Digital Security: Taking an Uncompromising Stand
How to improve digital immunity by sharing Indicators of Attack.
In my last post, I outlined the difference between relying on Indicators of Compromise versus Indicators of Attack for digital security. The emphasis here is not that these indicators are new, but that it is imperative to share this early information among all of the different security systems and programs. To be effective against the speed and adaptability of today's attacks, individual security components need to know what is happening across the system and network.
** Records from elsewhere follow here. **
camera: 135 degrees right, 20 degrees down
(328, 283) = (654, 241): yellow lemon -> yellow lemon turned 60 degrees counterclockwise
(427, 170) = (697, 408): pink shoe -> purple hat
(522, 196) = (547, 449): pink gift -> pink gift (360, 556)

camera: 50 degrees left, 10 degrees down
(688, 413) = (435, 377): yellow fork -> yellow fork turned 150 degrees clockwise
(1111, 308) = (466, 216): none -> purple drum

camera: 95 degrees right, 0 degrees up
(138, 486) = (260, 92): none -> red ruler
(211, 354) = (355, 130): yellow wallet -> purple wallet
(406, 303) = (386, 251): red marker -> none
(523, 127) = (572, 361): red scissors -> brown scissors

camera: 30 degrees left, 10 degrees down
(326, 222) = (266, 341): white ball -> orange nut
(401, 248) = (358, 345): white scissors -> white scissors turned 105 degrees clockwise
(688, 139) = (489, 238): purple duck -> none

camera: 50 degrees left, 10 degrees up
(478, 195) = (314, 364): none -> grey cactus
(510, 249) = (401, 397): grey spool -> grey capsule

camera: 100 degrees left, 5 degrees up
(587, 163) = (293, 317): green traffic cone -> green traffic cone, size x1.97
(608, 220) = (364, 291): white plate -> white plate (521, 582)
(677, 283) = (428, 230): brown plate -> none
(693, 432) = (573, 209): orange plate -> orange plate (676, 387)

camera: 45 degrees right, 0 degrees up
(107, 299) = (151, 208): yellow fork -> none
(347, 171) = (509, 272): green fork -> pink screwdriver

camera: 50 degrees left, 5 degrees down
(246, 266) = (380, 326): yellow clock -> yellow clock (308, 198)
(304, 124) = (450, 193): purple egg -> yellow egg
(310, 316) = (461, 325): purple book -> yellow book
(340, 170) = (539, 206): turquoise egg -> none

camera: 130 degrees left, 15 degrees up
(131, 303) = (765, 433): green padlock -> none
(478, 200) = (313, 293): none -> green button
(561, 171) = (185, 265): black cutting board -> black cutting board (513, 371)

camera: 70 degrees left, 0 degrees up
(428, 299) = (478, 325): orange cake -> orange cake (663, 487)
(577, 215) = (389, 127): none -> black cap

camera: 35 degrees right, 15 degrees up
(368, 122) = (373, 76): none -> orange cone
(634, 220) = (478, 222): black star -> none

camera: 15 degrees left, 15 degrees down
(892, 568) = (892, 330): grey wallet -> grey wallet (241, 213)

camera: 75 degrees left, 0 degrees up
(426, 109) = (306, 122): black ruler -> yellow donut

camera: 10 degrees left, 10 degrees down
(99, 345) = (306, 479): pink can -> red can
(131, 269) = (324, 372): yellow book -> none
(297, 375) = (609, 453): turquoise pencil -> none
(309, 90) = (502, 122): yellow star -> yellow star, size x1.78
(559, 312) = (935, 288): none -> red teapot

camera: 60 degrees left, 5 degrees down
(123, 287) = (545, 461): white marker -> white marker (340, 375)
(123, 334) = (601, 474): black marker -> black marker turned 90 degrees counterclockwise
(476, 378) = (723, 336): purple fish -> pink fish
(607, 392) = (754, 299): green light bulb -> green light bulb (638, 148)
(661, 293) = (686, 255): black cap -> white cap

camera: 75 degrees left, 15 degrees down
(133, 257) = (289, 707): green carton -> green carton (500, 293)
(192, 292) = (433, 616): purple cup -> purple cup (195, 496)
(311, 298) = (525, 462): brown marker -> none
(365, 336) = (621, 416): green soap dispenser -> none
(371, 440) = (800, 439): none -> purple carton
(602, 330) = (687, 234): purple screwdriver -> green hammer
Now, there have been attempts to connect individual security sensors and controls together through proprietary APIs, but this does not scale with the wealth of components that are available. What we need here is an open messaging layer that we can publish and ascribe to a centralized repository that collects all of the info, as well as deep inspection capabilities hanging off the messaging layer that you can reach out to when something new comes along. In the financial industry, to use an outside example, there is a centralized organization, SWIFT, which provides a common infrastructure and messaging protocol for financial transactions among more than 10,000 organizations in 215 countries. SWIFT recently introduced sanctions screening, analogous to deep inspection capability, which checks transactions for compliance with criminal, terrorist, and political sanctions.
In order to take an uncompromising stand, we needed to better understand how our adversaries work. We setup a “honey net,” a fake target, so that we could watch attacks from beginning to end, learn more about cybercrime tactics, and identify steps we could take to build more effective defenses. Within 12 hours of going live, we had our first Indicator of Attack – network vulnerability scanning of our systems. The IP addresses used to do these scans were not in our library of bad addresses, and they continued to be part of the attack as it evolved. But this information is typically discarded by the firewalls, leaving the other sensors and controls in the dark.
The next event was a brute force password attack on a component that we left intentionally exposed. Using a large botnet, our 20-character password was broken in no time at all. While most systems would be configured to defend against this, by letting it proceed we could reconstruct the user ID and password dictionaries that the attackers were trying.
Once they had a successful login, the attackers setup their own admin account, and even installed language-specific browsers to make their work easier! Here we learned the detailed characteristics of a hacked account. What is interesting to note is that the configuration changes, while anomalous, would not have fallen outside the rules of what most companies allow. Only by looking at the cumulative Indicators of Attack, from several sources, can we confidently declare this system compromised.
There are many other potential Indicators of Attack, many of which will be quickly and easily repelled by your existing defenses: phishing emails, social engineering attempts, repeated failed logins – the list is lengthy. Unfortunately, information on most of these indicators never gets past the initial point of contact. In fact, our attacker tried and failed more than 5,000 times before successfully compromising the system. Trial and error should be a dead giveaway.
Only with a truly connected security system can we develop a sustainable advantage over highly adaptive and evolving cybercriminals. It’s not easy operating in a world where we need to be right all the time and the attacker only needs to be right once. We need to move to a security posture where the criminals do not get thousands of free tries to break in, and if they do find a weakness, they do not get to wander around inside our systems with impunity, carefully evaluating what they want to steal.